Ted Cruz: John Kerry Should Step Down Over 'Apartheid' Comment

Cruz: Kerry Should Step Down Over Contentious Comment

Sen. Ted Cruz (R-Texas) said Secretary of State John Kerry to step down for saying Israel risks becoming an "apartheid state."

The Daily Beast reported Sunday that on Friday, Kerry had told a closed-door meeting in Washington that Israel risked becoming an "apartheid state" with two classes of citizens if negotiations to forge a peace deal fail. More from the Daily Beast:

Kerry also said that at some point, he might unveil his own peace deal and tell both sides to “take it or leave it.”

“A two-state solution will be clearly underscored as the only real alternative. Because a unitary state winds up either being an apartheid state with second-class citizens—or it ends up being a state that destroys the capacity of Israel to be a Jewish state,” Kerry told the group of senior officials and experts from the U.S., Western Europe, Russia, and Japan. “Once you put that frame in your mind, that reality, which is the bottom line, you understand how imperative it is to get to the two-state solution, which both leaders, even yesterday, said they remain deeply committed to.”
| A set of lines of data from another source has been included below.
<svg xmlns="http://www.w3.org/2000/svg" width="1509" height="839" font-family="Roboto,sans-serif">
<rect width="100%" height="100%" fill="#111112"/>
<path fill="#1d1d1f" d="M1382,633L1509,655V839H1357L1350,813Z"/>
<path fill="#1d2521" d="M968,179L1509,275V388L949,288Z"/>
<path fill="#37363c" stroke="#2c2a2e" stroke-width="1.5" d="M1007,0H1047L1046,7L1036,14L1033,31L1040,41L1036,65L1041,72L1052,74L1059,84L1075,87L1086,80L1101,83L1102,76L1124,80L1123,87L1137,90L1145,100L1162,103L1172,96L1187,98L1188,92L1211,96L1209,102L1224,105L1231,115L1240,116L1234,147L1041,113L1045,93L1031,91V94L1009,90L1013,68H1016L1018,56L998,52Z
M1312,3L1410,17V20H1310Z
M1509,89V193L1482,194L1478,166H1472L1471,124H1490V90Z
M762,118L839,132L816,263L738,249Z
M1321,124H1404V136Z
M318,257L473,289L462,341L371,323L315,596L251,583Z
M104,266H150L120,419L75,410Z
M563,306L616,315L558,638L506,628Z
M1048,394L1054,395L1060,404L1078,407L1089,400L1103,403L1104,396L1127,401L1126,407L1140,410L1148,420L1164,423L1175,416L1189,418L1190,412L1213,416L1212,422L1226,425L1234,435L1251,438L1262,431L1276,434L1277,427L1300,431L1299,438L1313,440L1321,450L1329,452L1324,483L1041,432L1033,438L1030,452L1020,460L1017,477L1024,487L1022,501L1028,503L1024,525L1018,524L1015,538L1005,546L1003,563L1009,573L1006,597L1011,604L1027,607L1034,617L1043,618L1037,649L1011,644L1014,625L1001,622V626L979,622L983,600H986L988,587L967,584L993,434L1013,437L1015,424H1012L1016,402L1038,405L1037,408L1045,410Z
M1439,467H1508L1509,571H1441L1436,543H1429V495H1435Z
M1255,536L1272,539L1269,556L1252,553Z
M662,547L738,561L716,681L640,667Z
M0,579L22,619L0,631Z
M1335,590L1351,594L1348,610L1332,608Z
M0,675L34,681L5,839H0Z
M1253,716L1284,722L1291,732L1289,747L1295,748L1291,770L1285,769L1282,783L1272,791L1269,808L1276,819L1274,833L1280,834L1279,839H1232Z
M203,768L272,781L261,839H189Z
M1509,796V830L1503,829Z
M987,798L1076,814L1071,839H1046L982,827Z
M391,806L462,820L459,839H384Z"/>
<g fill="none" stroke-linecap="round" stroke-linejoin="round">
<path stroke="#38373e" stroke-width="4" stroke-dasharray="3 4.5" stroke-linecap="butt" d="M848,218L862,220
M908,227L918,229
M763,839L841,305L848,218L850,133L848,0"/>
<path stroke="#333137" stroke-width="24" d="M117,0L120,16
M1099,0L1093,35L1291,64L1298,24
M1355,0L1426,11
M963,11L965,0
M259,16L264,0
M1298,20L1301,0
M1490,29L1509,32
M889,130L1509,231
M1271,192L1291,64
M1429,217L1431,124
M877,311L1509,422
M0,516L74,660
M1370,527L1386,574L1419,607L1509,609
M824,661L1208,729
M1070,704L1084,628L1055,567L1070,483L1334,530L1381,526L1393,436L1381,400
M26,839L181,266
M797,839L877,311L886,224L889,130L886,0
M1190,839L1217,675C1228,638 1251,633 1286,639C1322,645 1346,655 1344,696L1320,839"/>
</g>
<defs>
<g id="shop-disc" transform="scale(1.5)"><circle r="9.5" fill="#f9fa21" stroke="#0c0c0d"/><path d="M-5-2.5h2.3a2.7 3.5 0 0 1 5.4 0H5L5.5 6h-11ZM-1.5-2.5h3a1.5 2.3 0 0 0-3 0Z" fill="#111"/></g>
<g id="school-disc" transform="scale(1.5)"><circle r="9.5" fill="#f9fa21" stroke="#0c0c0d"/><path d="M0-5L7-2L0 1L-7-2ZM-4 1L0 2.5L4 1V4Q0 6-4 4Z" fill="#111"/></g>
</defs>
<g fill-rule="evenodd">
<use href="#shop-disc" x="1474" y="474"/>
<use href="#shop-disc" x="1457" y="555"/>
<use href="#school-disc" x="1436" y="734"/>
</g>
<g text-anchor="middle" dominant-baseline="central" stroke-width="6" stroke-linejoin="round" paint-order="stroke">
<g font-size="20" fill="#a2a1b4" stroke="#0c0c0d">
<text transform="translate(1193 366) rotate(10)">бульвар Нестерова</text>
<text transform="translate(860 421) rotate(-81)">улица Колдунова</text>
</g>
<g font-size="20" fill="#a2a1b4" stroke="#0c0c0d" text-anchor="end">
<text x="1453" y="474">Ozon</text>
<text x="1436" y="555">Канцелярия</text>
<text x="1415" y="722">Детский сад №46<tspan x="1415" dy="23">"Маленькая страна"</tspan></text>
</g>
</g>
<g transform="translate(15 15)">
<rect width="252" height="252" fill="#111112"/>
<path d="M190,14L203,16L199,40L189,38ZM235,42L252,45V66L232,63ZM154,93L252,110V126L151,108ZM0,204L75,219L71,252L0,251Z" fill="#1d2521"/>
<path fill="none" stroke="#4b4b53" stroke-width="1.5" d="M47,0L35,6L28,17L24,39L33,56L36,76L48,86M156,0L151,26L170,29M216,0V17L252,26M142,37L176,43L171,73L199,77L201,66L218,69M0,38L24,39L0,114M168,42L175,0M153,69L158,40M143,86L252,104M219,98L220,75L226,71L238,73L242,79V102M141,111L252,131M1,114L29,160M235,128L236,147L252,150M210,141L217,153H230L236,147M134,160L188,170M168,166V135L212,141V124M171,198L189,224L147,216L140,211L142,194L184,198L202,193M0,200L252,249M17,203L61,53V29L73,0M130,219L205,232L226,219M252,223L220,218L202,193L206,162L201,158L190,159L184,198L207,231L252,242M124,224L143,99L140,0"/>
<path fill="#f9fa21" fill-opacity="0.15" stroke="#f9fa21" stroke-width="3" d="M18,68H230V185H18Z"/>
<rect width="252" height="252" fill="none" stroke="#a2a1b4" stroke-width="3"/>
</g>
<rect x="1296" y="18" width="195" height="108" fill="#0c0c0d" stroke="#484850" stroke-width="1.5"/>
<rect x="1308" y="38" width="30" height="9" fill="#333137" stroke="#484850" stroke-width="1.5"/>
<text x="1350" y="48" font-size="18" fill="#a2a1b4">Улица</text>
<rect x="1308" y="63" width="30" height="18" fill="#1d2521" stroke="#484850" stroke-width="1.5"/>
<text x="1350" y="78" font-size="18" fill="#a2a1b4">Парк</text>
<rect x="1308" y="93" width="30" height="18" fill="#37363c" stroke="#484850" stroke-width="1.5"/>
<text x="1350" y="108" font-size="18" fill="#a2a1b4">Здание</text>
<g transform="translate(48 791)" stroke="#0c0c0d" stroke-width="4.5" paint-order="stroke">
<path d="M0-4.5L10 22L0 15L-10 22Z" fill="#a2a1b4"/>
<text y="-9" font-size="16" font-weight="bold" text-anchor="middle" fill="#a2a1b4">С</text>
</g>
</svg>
Cruz said he read Kerry's comments with "great sadness."

"There is no place for this word in the context of the state of Israel," Cruz said on the Senate floor Monday.

"Sadly, it is my belief that Secretary Kerry has proven himself unsuitable for the position he holds," Cruz continued. "Therefore, before any further harm is done to our national security interests and to our critical alliance with the nation of Israel, that John Kerry should offer President Obama his resignation and the president should accept it."

In a statement released by the State Department on Monday, Kerry insisted his comments were misinterpreted and criticized those launching "partisan political" attacks against him.

Kerry also noted that he's not the first one to make this comparison. In 2007, then-Prime Minister Ehud Olmert said that Israel would "face a South African-style struggle" if they failed to recognize Palestine as an independent state. In 2010, Ehud Barak, Israel's Defense Minister at the time, said that the country would become "an apartheid state" if it didn't give Palestinians the right to vote. Countless other world leaders and officials have made similar comments, including Former U.S. President Jimmy Carter.